The doctrines inculcated in the Zendavesta are "the existence of a great first principle. Time without beginning and without end. This incomprehensible being is the author of the two great active powers of the universe – Ormuzd the principle of all good, and Ahriman the principle of all evil. Ormuzd is the first creative agent produced by the Self-Existent. He is perfectly pure, intelligent, just, powerful, active, benevolent, – in a word, the precise image of the Element; the centre and author of the perfections of all nature." Ahriman is the opposite of this. He is occupied in perverting and corrupting every thing good; he is the source of misery and evil. "Ordained to create and govern the universe, Ormuzd received the Word, which in his mouth became an instrument of infinite power and fruitfulness."115

"The first created man was composed of the four elements, – fire, air, water, and earth. "Ormuzd to this perishable frame added an immortal spirit, and the being was complete." The soul of man consists of separate parts, each having peculiar offices. "1. The principle of sensation. 2. The principle of intelligence. 3. The principle of practical judgment. 4. The principle of conscience. 5. The principle of animal life." After death, "the principle of animal life mingles with the winds," the body being regarded as a mere instrument in the power of the will.

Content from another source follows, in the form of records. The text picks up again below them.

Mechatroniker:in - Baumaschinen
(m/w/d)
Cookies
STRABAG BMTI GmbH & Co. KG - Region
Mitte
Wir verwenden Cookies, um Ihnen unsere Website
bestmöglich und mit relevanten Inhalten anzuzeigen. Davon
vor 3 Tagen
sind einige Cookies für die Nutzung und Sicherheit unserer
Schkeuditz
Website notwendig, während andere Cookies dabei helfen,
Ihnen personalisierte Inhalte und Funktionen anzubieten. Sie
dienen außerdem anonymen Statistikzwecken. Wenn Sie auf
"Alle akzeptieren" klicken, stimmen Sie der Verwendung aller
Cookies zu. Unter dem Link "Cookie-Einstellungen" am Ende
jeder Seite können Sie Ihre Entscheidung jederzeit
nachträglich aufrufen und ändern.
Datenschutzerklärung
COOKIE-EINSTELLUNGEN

The first three are accountable for the deeds of the body, and are examined at the day of judgment. "This law or religion is still professed by the descendants of the Persians, who, conquered by the Mohammedans, have not submitted to the Koran; they partly inhabit Kirman and partly the western coast of India, to the north and south of Surat."116 The traces which are apparent in the Zendavesta of Hindoo superstitions, indicate that its author borrowed from the sacred books of India, while its sublime doctrines evidently point to the Pentateuch.

Mr. Eugene Burnouf is now publishing at Paris a new translation of the Zendavesta from a Sanscrit version under the title of "Commentaire sur le Yaçna," in which he has embodied a vast deal of oriental learning, illustrative of the geography, history, religion and language of ancient Persia. The first volume was published in 1833.

71

The modern title of the sovereign of Persia, Shah, is at once recognised in the ancient name Kshe or Ksha of the monuments.

72

Mémoire sur deux Inscriptions cuneiforms, trouvées près d'Hamadan. Paris, 1836.

73

Die Alt-Persischen Keil-Inschriften von Persepolis. Bonn, 1836. The other papers of Prof. Lassen may be found in the "Zeitschrift für die Kunde des Morgenlandes," a periodical work published at Bonn, exclusively devoted to Oriental subjects. It is the most learned work on Oriental Philology and Archæology published in Europe.

74

While Major Rawlinson was occupied in Persia, the subject was attracting much attention among the Orientalists of Europe. Burnouf and Lassen, as we have seen, then published the results of their investigations, which were afterwards found to be almost identical with those of Major R. Neither of these scholars was aware at the time of the others' labors. This is an interesting fact, and establishes the correctness of the conclusions at which they eventually arrived.